Ik begreep dat je inmiddels klaar bent met je studie verpleegkunde in Makassar en nu als verpleegkundige werkt in het dorp waar je bent opgegroeid?

“Inderdaad. Mijn verwondingen verhinderen me gelukkig op geen enkele manier in mijn werk. Integendeel: ik merk dat ik patiënten heel goed aanvoel en snel contact maak, omdat ik weet waar zij doorheen gaan. De pijn, worstelen met onzekerheid, angst voor de operatiekamer, eenzaamheid, trauma’s? Ik ken het allemaal, van binnenuit.

Patiënten zien natuurlijk mijn geschonden huid

En soms vertel ik hun ook: ‘Ik ben een overlevende van de bomaanslag in Makassar.’ Want ze zien natuurlijk mijn geschonden huid en vragen weleens of ik een ongeluk heb gehad, of waarom mijn vinger krom staat. Dan deel ik mijn verhaal met patiënten. Ik wil hen met mijn hele hart dienen.”

Ook als het moslims zijn?

“Ik maak geen onderscheid, en koester geen haat. We zijn geroepen ál onze naasten lief te hebben.”

Vina studeerde verpleegkunde in de Indonesische stad Makassar, toen een islamitische zelfmoordterrorist zichzelf opblies voor de katholieke kerk die ze zojuist had bezocht, op Palmpasen 2021. Ze overleefde de aanslag ternauwernood.
© Nathalie van der Straten

Is het voor jou een troostrijke gedach­te dat ook Jezus weet wat lijden is?

“Zeker. De afgelopen jaren ben ik talloze keren geopereerd. Eén keer gebeurde dat uitgerekend op Goede Vrijdag. De uren ervoor was de pijn in mijn lichaam bijna ondraaglijk. Toen ik rond 18.00 uur in de operatiekamer aan de Here Jezus aan het kruis dacht, vlak voordat ik onder narcose ging, was dat zo’n bemoediging. Inderdaad: Hij weet het. Als geen ander.”
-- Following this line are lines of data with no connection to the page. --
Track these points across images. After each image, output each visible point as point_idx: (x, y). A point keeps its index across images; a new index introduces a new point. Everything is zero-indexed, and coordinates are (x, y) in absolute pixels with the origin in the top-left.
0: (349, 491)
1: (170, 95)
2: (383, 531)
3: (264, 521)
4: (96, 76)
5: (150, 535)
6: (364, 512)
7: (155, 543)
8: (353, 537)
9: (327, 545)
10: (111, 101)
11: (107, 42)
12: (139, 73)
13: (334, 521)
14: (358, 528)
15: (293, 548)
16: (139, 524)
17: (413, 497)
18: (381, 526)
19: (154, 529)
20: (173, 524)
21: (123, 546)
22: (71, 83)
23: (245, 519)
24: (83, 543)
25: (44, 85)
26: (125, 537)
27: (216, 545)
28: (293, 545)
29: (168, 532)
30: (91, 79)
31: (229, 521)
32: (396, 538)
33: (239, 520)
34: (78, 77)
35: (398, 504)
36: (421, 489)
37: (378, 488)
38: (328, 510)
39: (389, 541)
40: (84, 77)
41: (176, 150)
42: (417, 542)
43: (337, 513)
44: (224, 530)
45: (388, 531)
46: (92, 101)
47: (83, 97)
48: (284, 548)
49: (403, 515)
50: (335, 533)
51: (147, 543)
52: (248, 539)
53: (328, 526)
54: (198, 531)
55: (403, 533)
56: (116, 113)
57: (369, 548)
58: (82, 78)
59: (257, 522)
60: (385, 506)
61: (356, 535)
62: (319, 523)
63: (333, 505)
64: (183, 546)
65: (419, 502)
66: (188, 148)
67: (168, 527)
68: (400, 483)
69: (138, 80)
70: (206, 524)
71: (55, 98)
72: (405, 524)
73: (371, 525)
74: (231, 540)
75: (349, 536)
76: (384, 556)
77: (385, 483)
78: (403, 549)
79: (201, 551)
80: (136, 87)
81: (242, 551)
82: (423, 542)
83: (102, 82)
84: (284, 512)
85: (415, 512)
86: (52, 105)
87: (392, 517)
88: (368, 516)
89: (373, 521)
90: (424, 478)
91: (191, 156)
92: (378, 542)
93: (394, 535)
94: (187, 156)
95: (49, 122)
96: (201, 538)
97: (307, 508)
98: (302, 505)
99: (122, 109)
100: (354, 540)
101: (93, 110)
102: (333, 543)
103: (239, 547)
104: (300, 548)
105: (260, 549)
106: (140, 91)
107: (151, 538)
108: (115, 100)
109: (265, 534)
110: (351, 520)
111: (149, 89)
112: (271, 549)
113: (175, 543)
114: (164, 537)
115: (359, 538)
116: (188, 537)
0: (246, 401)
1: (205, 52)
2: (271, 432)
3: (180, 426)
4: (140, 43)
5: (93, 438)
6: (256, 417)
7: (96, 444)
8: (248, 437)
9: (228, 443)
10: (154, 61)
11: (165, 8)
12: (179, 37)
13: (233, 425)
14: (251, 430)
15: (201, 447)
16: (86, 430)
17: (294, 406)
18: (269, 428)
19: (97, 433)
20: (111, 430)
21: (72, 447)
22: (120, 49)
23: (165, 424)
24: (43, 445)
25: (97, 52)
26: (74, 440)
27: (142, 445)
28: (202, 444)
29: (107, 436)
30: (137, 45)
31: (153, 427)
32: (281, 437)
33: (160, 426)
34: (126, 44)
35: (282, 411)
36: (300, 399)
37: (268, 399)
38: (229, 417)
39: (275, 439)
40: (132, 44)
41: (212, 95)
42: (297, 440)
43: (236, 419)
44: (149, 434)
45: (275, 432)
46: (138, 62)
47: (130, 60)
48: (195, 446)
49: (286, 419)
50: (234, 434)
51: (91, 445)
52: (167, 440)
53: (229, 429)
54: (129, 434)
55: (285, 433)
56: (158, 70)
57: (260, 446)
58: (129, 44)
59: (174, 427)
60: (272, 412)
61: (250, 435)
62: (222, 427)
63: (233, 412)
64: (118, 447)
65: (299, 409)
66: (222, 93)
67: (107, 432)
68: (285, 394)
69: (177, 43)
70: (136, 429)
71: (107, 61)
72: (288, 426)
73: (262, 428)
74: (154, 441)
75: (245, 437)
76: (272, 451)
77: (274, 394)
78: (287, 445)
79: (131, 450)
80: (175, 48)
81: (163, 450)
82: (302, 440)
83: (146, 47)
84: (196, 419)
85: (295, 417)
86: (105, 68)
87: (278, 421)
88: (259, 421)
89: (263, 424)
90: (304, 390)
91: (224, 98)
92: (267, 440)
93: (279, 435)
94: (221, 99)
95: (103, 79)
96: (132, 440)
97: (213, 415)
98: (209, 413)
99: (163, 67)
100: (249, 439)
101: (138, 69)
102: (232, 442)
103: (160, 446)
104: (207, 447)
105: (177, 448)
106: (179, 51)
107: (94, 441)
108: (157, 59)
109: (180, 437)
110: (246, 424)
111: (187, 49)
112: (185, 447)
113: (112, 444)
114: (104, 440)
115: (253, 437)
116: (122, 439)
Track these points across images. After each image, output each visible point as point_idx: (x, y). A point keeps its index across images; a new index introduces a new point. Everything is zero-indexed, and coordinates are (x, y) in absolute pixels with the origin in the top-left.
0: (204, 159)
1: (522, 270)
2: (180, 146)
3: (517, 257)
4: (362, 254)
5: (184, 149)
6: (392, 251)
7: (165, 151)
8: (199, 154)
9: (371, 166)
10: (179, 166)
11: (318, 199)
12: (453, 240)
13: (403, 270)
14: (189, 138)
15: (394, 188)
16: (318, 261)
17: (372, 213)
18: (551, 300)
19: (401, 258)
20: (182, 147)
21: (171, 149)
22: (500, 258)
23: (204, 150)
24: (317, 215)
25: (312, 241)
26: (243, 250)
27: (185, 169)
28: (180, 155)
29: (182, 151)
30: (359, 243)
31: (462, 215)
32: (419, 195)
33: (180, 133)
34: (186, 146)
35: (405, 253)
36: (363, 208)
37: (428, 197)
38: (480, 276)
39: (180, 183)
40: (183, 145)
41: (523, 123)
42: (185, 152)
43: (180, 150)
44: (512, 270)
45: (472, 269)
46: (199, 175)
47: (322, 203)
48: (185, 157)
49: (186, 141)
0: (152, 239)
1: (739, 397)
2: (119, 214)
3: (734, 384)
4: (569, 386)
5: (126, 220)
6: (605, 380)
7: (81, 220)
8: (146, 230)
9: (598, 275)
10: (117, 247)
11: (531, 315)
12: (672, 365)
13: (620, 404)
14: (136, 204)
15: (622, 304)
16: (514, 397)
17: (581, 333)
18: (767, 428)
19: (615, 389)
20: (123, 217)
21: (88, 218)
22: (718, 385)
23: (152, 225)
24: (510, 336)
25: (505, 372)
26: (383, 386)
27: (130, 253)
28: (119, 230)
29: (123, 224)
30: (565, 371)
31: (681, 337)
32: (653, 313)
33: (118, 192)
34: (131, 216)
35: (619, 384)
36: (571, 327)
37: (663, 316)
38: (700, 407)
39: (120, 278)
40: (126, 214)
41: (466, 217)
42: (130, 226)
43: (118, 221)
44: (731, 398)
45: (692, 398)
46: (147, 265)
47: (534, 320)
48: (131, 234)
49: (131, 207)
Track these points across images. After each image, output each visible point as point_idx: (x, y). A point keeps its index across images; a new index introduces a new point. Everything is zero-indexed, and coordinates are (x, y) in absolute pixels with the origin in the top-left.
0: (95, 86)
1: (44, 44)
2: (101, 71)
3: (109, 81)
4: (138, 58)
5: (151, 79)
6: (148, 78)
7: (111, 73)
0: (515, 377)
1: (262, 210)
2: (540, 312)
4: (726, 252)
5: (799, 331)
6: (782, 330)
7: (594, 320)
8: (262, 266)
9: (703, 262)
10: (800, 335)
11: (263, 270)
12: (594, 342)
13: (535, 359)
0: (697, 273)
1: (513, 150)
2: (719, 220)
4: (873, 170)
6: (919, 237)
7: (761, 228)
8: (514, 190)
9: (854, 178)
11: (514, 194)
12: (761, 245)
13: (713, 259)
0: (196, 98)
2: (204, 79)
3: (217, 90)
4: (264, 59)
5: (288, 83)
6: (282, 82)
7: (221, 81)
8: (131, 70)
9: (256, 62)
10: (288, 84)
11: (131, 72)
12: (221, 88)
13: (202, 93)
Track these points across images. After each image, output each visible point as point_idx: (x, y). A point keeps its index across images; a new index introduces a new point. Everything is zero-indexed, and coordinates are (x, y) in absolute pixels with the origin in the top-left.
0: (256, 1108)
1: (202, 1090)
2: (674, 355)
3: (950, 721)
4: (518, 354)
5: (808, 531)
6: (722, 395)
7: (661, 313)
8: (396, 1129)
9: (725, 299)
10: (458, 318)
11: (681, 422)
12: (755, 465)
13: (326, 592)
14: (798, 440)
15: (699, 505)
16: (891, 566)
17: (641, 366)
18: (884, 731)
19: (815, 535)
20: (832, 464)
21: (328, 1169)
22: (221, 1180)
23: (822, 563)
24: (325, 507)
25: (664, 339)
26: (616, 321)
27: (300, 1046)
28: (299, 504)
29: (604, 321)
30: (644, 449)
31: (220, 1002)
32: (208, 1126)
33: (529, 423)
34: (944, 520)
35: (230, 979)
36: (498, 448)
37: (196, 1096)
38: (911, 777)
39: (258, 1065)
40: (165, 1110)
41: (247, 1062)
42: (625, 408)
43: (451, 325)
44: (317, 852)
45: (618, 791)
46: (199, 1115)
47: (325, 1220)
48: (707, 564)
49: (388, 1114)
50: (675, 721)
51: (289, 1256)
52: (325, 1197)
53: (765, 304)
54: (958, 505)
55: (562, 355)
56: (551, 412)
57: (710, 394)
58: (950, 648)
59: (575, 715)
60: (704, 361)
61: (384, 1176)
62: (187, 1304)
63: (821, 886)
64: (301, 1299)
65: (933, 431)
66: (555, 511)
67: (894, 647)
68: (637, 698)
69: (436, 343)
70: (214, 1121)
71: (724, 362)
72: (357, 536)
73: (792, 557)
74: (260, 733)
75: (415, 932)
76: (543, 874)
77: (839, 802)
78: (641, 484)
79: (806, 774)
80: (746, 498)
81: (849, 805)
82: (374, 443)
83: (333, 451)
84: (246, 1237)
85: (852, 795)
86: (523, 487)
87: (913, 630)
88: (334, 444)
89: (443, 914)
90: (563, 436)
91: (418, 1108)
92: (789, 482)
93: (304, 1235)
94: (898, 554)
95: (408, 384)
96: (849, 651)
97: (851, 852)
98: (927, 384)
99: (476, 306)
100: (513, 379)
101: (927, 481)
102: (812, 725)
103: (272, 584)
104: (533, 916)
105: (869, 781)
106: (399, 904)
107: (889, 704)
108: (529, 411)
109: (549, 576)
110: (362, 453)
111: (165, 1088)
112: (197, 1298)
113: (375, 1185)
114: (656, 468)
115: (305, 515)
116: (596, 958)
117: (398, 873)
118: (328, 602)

Zie je ernaar uit om Pasen te vieren?

“Ieder jaar weer! Ik zing heel graag, en zal dat ook met Pasen doen in onze kerk.” Glimlachend: “Gelukkig zijn mijn stembanden níét aangetast door het vuur. Zolang ik leef, wil ik mensen blijven dienen, Jezus volgen en van Gods goedheid blijven zingen.”